BAGIAN LATIHAN |
(a) Ringkas paragraf dalam artikel tentang Madilog yang diawali "Madilog bukan dogma baru" menjadi daftar poin singkat, tanpa menghilangkan fakta utamanya.
(b) Menurut artikel tentang Madilog, pada tahun berapa Tan Malaka menulis karya tersebut?
(c) Tuliskan lanjutan artikel tentang Madilog karya Tan Malaka, dimulai setelah kalimat terakhir yang ditampilkan.

REPUBLIKA.CO.ID, JAKARTA -- Di tengah derasnya arus informasi digital, hoaks dan disinformasi menyebar lebih cepat daripada kebenaran. Fenomena ini sejatinya bukan hal baru. Jauh sebelum era media sosial, Tan Malaka sudah resah terhadap cara berpikir irasional yang ia sebut sebagai logika mistika.
Untuk melawannya, ia menulis karya monumental Madilog (Materialisme, Dialektika, Logika) pada 1942–1943. Kini, gagasannya justru makin relevan sebagai senjata menghadapi hoaks dan polarisasi di era post-truth.
Madilog bukan dogma baru, melainkan alat berpikir kritis. Tan Malaka merancangnya sebagai “software” bagi bangsa yang hendak merdeka 100 persen, bukan hanya secara politik, tetapi juga secara mental. Menurutnya, mustahil bangsa merdeka jika masih tunduk pada takhayul, mitos, atau propaganda tanpa dasar.
Isi Madilog dapat dipahami sebagai tiga jurus utama:
1. Materialisme: Cek Fakta Dulu, Bro!
Materialisme menuntut bukti nyata sebelum percaya pada klaim apa pun. Dalam konteks hari ini, ia identik dengan fact-checking. Saat pesan berantai di WhatsApp mengklaim bahwa “rebusan bawang putih bisa sembuhkan segala penyakit”, cara berpikir materialis langsung bertanya: mana bukti ilmiahnya?.

ENTRI TERSEDIA |
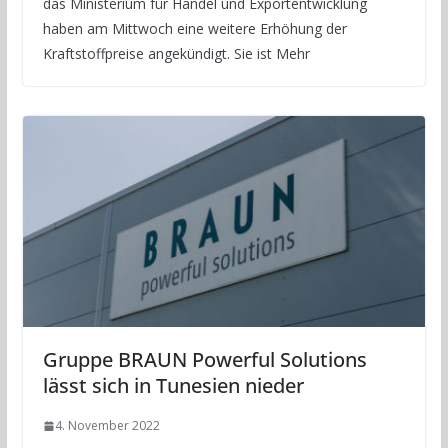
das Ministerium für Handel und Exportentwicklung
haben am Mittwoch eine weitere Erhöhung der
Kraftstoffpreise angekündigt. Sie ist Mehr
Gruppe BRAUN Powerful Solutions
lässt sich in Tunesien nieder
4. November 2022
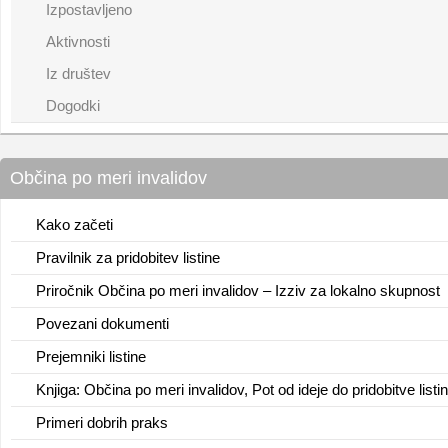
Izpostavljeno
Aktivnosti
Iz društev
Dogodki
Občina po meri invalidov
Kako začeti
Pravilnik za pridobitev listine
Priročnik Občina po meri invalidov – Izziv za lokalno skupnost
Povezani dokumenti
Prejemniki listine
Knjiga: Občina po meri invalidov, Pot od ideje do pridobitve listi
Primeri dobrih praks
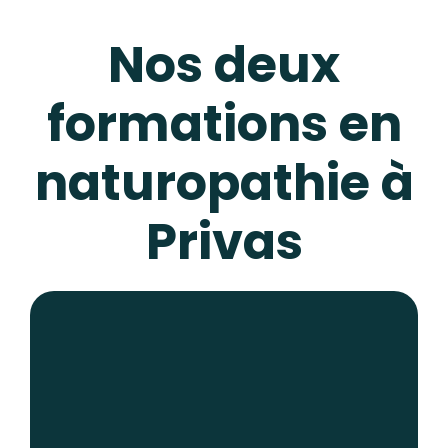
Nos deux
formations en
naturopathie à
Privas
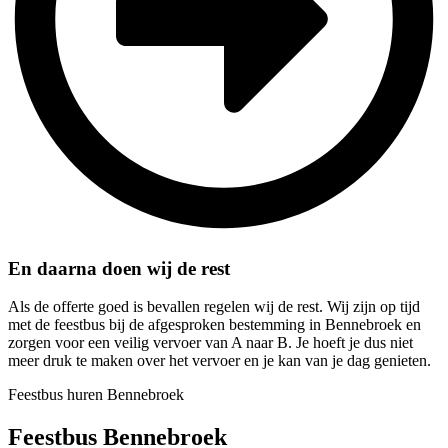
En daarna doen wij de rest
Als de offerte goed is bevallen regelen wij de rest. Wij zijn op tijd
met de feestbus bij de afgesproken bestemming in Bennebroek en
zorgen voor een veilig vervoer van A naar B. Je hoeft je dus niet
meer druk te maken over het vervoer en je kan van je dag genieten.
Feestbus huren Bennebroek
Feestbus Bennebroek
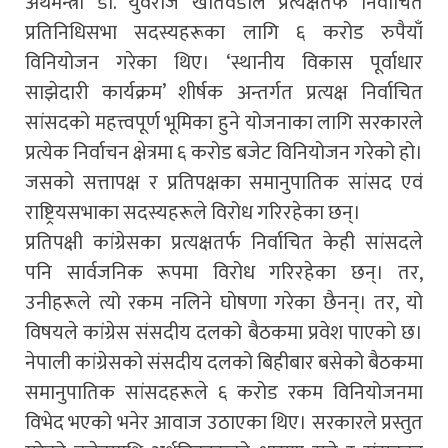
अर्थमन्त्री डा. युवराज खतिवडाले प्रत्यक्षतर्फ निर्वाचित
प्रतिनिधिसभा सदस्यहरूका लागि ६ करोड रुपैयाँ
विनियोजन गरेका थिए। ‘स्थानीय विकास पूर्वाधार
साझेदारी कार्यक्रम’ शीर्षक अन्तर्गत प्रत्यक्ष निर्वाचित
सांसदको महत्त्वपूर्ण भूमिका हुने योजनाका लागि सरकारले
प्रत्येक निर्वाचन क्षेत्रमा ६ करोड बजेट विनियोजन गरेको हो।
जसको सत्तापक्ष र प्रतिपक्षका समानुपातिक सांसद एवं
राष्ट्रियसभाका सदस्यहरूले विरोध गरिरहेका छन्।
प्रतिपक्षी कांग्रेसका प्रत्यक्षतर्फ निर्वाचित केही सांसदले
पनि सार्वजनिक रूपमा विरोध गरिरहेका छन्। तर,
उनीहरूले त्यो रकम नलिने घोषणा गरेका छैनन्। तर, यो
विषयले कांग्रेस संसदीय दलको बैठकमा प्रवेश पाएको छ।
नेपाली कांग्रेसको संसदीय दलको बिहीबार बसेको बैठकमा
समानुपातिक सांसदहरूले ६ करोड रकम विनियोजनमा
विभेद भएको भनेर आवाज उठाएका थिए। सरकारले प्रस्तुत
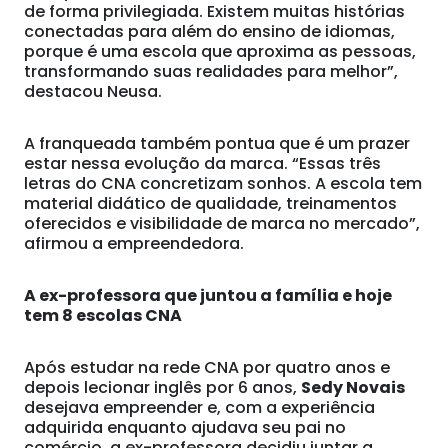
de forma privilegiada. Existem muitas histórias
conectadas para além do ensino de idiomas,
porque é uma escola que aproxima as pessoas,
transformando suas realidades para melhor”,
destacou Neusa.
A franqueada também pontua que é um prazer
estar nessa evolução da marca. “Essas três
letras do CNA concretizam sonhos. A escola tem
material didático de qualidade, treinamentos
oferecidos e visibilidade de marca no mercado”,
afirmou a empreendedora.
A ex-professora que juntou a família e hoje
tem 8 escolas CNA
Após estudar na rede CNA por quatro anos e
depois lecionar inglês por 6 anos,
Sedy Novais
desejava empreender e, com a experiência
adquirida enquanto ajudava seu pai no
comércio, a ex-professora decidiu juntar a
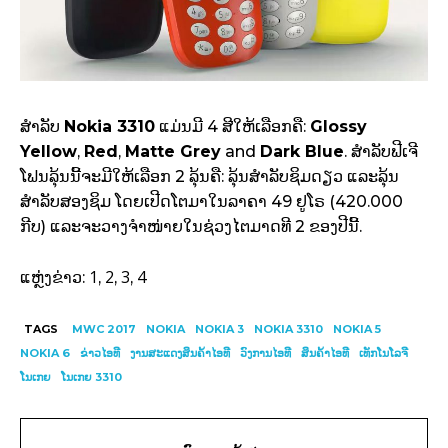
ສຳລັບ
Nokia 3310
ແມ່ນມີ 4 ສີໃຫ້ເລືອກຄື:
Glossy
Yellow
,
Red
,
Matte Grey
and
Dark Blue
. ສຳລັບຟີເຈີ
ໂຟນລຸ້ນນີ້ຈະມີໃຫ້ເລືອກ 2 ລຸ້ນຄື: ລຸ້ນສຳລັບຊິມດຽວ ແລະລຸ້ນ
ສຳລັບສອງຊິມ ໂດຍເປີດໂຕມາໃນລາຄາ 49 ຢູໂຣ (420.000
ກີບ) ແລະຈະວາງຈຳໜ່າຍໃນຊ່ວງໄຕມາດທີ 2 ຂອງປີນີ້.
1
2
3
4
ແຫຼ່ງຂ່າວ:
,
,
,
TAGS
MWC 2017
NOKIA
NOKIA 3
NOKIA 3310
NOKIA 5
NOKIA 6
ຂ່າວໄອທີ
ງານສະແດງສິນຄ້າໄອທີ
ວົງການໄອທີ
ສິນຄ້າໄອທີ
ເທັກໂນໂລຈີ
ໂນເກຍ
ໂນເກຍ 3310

JAWABAN |
(a)
- Madilog adalah alat berpikir kritis, bukan dogma baru.
- Tan Malaka merancangnya sebagai "software" bagi bangsa yang ingin merdeka 100 persen, secara politik maupun mental.
- Menurut Tan Malaka, bangsa mustahil merdeka jika masih tunduk pada takhayul, mitos, atau propaganda tanpa dasar.

(b) Tan Malaka menulis Madilog pada 1942–1943.

(c)
2. Dialektika: Lihat dari Dua Sisi, Jangan Baperan
Media sosial sering menciptakan echo chamber yang memperkuat polarisasi. Dialektika mengajarkan bahwa kebenaran justru lahir dari pertentangan pandangan. Dengan cara ini, masyarakat terlatih untuk berdialog, bukan saling blokir atau cancel.
3. Logika: Polisi Sesat Pikir
Di era banjir opini sekarang ini juga banyak argumen sesat (fallacies) digunakan untuk menggiring opini publik. Nah, logika berfungsi membedah argumen, menemukan cacat nalar, dan menjaga agar kesimpulan tetap runut. Ia ibarat vaksin terhadap virus propaganda.
Hari ini, hoaks menyebar bukan lagi lewat gosip di warung kopi, melainkan dalam hitungan detik melalui media sosial. “Logika mistika” berganti baju menjadi mentalitas post-truth: lebih percaya pada emosi dan keyakinan pribadi daripada fakta objektif.
Di sinilah Madilog menjadi senjata pamungkas. Ia berfungsi sebagai “antivirus orisinal buatan Bapak Republik” untuk melawan virus hoaks. Dengan materialisme kita terlatih bertanya, “Apa buktinya?”; dengan dialektika kita belajar menimbang dari berbagai sisi; dan dengan logika kita mampu menolak narasi menyesatkan.
Selama Orde Baru, nama Tan Malaka dan Madilog dipinggirkan karena dianggap berbahaya. Namun, pasca-Reformasi, generasi baru kembali menemukan relevansi pemikirannya.
Mengkaji Madilog bukan sekadar nostalgia sejarah, melainkan tindakan politik intelektual: merebut kembali warisan berpikir kritis yang nyaris dihapus, sekaligus memperlengkapi diri menghadapi hoaks dan propaganda di abad ke-21.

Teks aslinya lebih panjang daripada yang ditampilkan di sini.